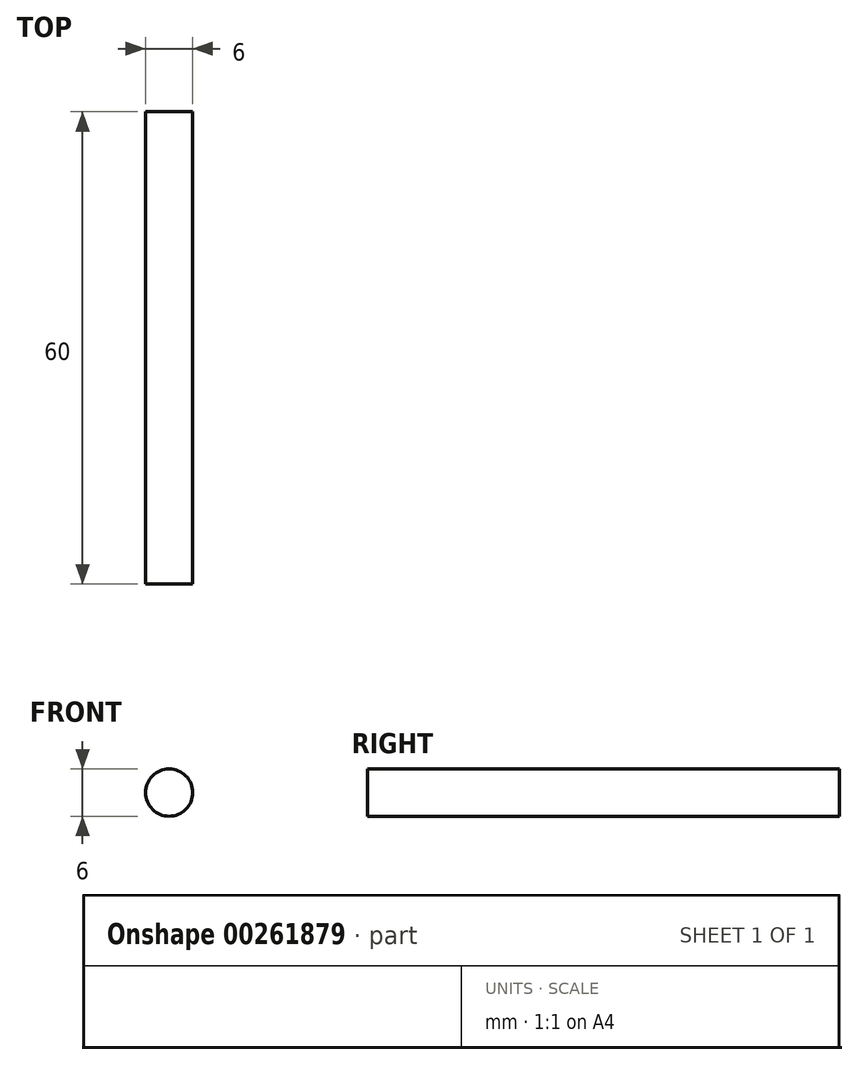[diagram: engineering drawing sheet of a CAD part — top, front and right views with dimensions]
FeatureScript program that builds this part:
annotation { "Feature Type Name" : "Feature", "Feature Type Description" : "" }
export const myFeature = defineFeature(function(context is Context, id is Id, definition is map)
    precondition{}
    {
        {
            var Q0;
            Q0=qCreatedBy(makeId("Front.planeOp"),FACE);
            var sketch = newSketch(context, id + "F0", { "sketchPlane" : qUnion([Q0])});
            skCircle(sketch, "E0", {"center": v(0, 0) * mm, "radius": 3 * mm});
            skSolve(sketch);
        }
        {
            var Q0;
            Q0=makeQuery(id+"F0.imprint","IMPRINT",FACE,{"disambiguationData":[TD([[makeQuery(id+"F0.imprint","IMPRINT",EDGE,{"derivedFrom":sQuery(id+"F0.wireOp",EDGE,"E0")}),1.0]])]});
            extrude(context, id + "F1", {"entities" : qUnion([Q0]), "endBound" : BoundingType.SYMMETRIC, "depth" : 60 * mm});
        }
    });
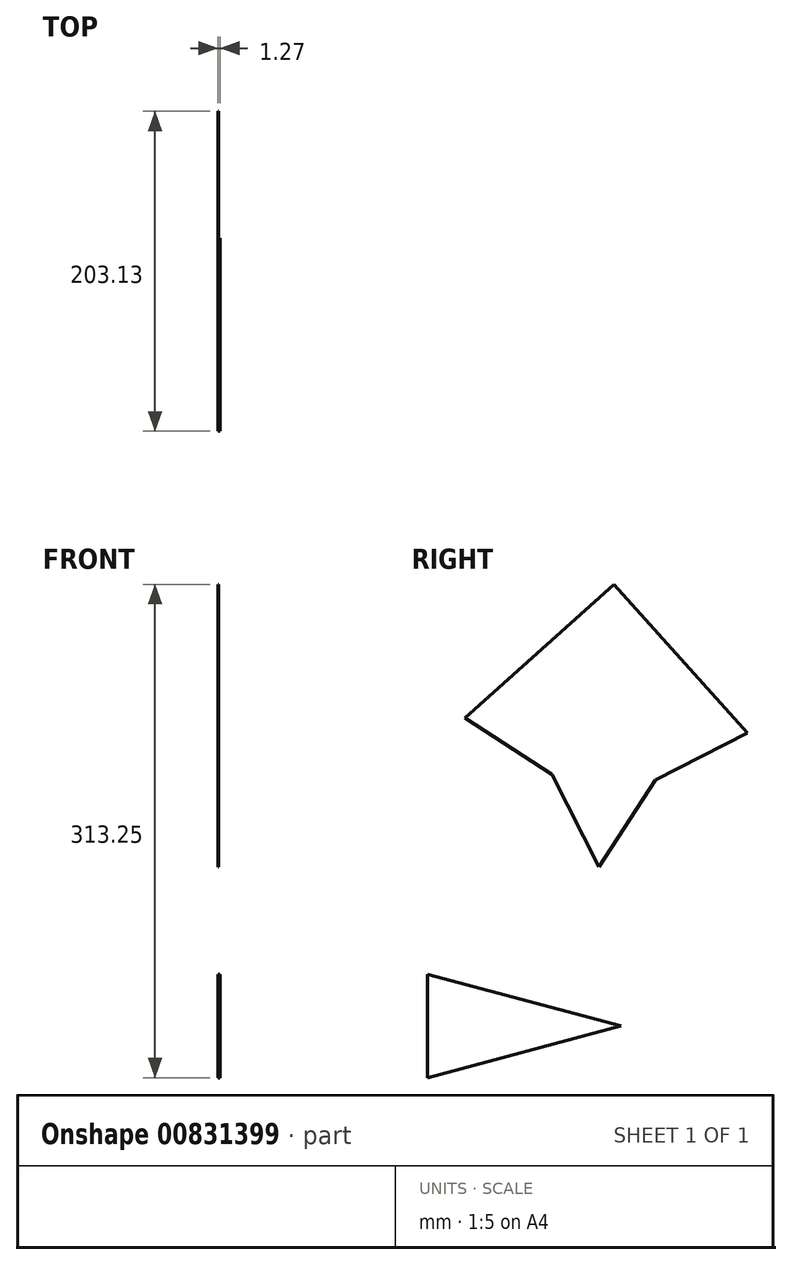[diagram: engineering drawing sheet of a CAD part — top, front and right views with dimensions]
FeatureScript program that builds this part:
annotation { "Feature Type Name" : "Feature", "Feature Type Description" : "" }
export const myFeature = defineFeature(function(context is Context, id is Id, definition is map)
    precondition{}
    {
        {
            var Q0;
            Q0=qCreatedBy(makeId("Right.planeOp"),FACE);
            var sketch = newSketch(context, id + "F0", { "sketchPlane" : qUnion([Q0])});
            skLineSegment(sketch, "E0", {"start": v(-442.72, -264.14) * mm, "end": v(-442.72, -329.88) * mm});
            skLineSegment(sketch, "E1", {"start": v(-442.72, -329.88) * mm, "end": v(-320.05, -297) * mm});
            skLineSegment(sketch, "E2", {"start": v(-320.05, -297) * mm, "end": v(-442.72, -264.14) * mm});
            skSolve(sketch);
        }
        {
            var Q0;
            Q0 = qSketchRegion(id + "F0", true);
            extrude(context, id + "F1", {"entities" : qUnion([Q0]), "depth" : 1.27 * mm, "offsetDistance" : 25.4 * mm});
        }
        {
            var Q0;
            Q0=qCreatedBy(makeId("Right.planeOp"),FACE);
            var sketch = newSketch(context, id + "F2", { "sketchPlane" : qUnion([Q0])});
            skLineSegment(sketch, "E3", {"start": v(-298.18, -140.87) * mm, "end": v(-324.5, -16.63) * mm});
            skLineSegment(sketch, "E4", {"start": v(-324.5, -16.63) * mm, "end": v(-363.83, -137.39) * mm});
            skLineSegment(sketch, "E5", {"start": v(-363.83, -137.39) * mm, "end": v(-298.18, -140.87) * mm});
            skLineSegment(sketch, "E6", {"start": v(-324.5, -16.63) * mm, "end": v(-239.59, -111.06) * mm});
            skLineSegment(sketch, "E7", {"start": v(-324.5, -16.63) * mm, "end": v(-418.94, -101.55) * mm});
            skLineSegment(sketch, "E8", {"start": v(-239.59, -111.06) * mm, "end": v(-298.18, -140.87) * mm});
            skLineSegment(sketch, "E9", {"start": v(-418.94, -101.55) * mm, "end": v(-363.83, -137.39) * mm});
            skLineSegment(sketch, "E10", {"start": v(-363.83, -137.39) * mm, "end": v(-334.02, -195.98) * mm});
            skLineSegment(sketch, "E11", {"start": v(-334.02, -195.98) * mm, "end": v(-298.18, -140.87) * mm});
            skSolve(sketch);
        }
        {
            var Q0;
            Q0 = qSketchRegion(id + "F2", true);
            extrude(context, id + "F3", {"entities" : qUnion([Q0]), "depth" : 0.5 * mm, "offsetDistance" : 25.4 * mm});
        }
    });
------------------------------------
STATED TASK:
Report every line in the rows above that contains the string "extrude". Case counts.

RESPONSE TO THIS EXERCISE:
            extrude(context, id + "F1", {"entities" : qUnion([Q0]), "endBound" : BoundingType.SYMMETRIC, "depth" : 60 * mm});
            extrude(context, id + "F1", {"entities" : qUnion([Q0]), "depth" : 1.27 * mm, "offsetDistance" : 25.4 * mm});
            extrude(context, id + "F3", {"entities" : qUnion([Q0]), "depth" : 0.5 * mm, "offsetDistance" : 25.4 * mm});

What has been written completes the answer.